После этого я встречался с ними еще несколько раз. Мне даже удалось поприсутствовать на их партии в бильярд. Как я уже говорил, оба они были классными игроками.
Но приглашение на демонстрацию еще долго не приходило. Я получил его почти через год, но, пожалуй, было бы несправедливо за это упрекать Блума.
Я получил особое приглашение с тиснеными буквами, в программе которого первым пунктом стоял час коктейлей. Блум ничего не делал наполовину, и он собирался полностью расположить к себе всех репортеров. Была также заказана трансляция по стереовидению.
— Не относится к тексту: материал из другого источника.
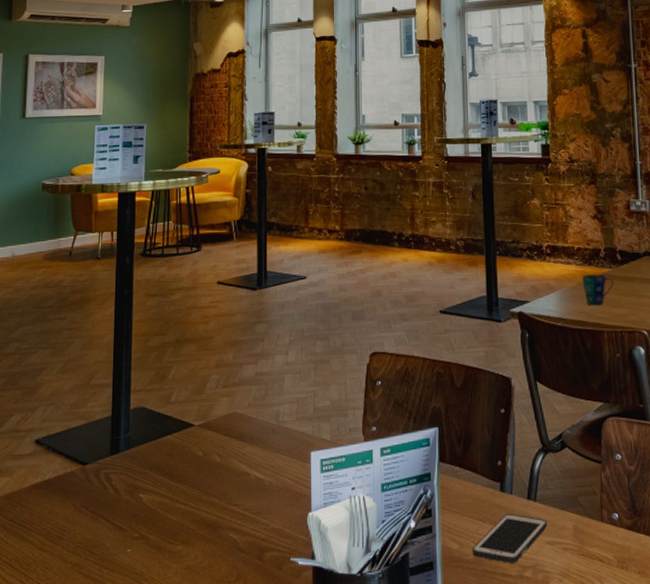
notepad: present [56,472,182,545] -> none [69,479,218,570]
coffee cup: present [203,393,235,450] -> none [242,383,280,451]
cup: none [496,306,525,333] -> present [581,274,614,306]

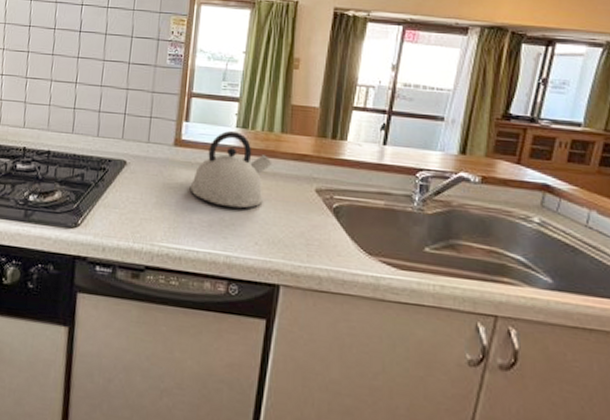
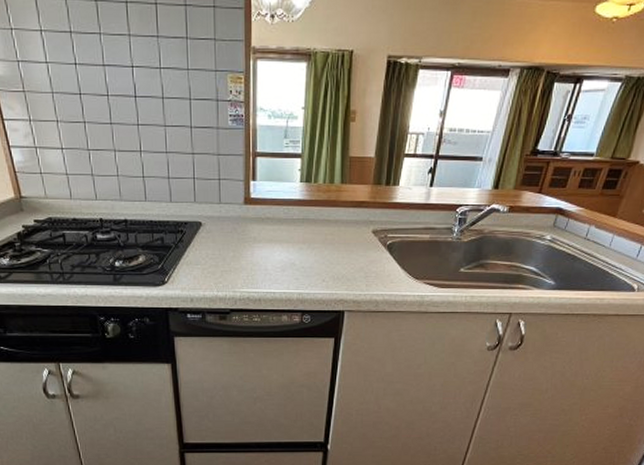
kettle: present [189,130,272,209] -> none [262,185,334,253]

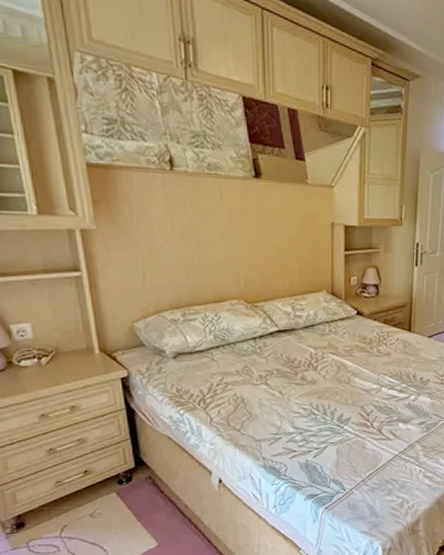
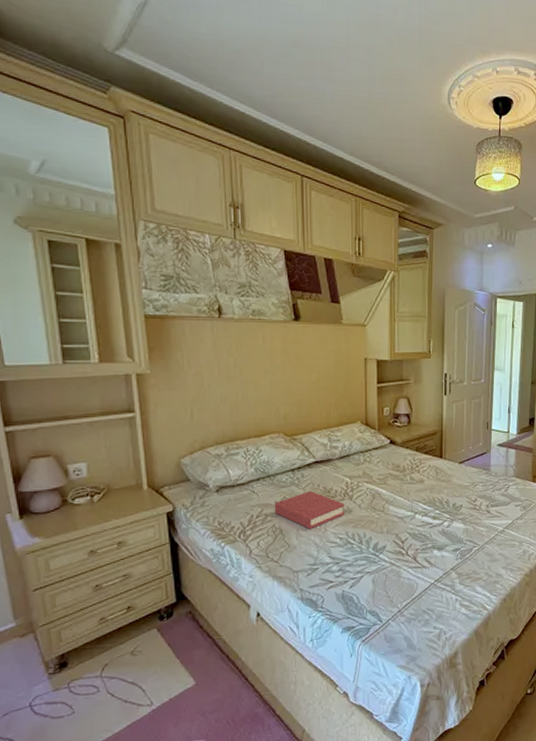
hardback book: none [235,361,309,399] -> present [274,491,345,530]

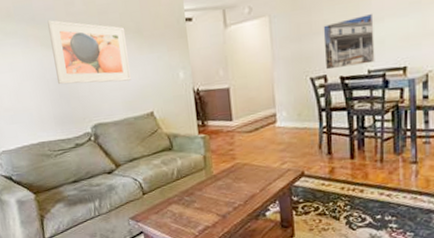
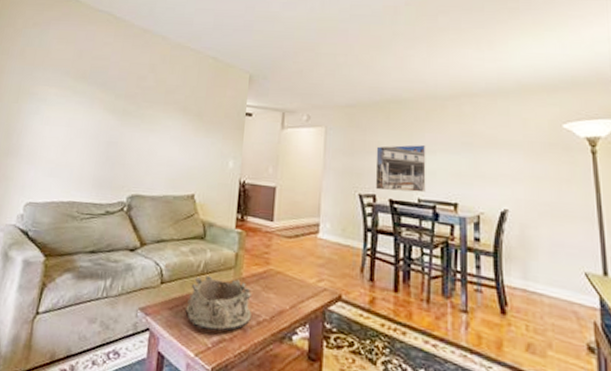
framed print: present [47,20,131,85] -> none [109,88,187,160]
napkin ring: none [169,177,228,223] -> present [185,276,251,332]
Очевидно, Блум не испытывал никаких сомнений: во всяком случае, он был в себе уверен настолько, что отважился на трансляцию эксперимента по всей планете.
Я позвонил профессору Приссу, чтобы удостовериться, что и он получил приглашение. Он его получил. Наступила пауза, лицо профессора на экране видеотелефона выражало мрачную озабоченность.
— Балаган не место для рассмотрения серьезных научных проблем. Я не одобряю этой затеи Блума.
Я опасался, что он намерен отклонить приглашение, а без Присса вся ситуация оказалась бы гораздо менее драматичной. Но затем он, по-видимому, решил, что ему нельзя позволить себе сыграть труса на глазах у всего мира. С явным отвращением он сказал:
— Впрочем, разве можно считать Блума настоящим ученым? Не стоит лишать его праздника. Я приду.
— Считаете ли вы, что мистеру Блуму удалось добиться нулевой гравитации, сэр?
— Гм… Мистер Блум прислал мне копию чертежа своей установки… и я не… вполне уверен… Возможно, ему удалось… гм… если… он говорит, что удалось. Конечно… — последовала долгая пауза. — Я думаю, мне будет очень любопытно увидеть это собственными глазами.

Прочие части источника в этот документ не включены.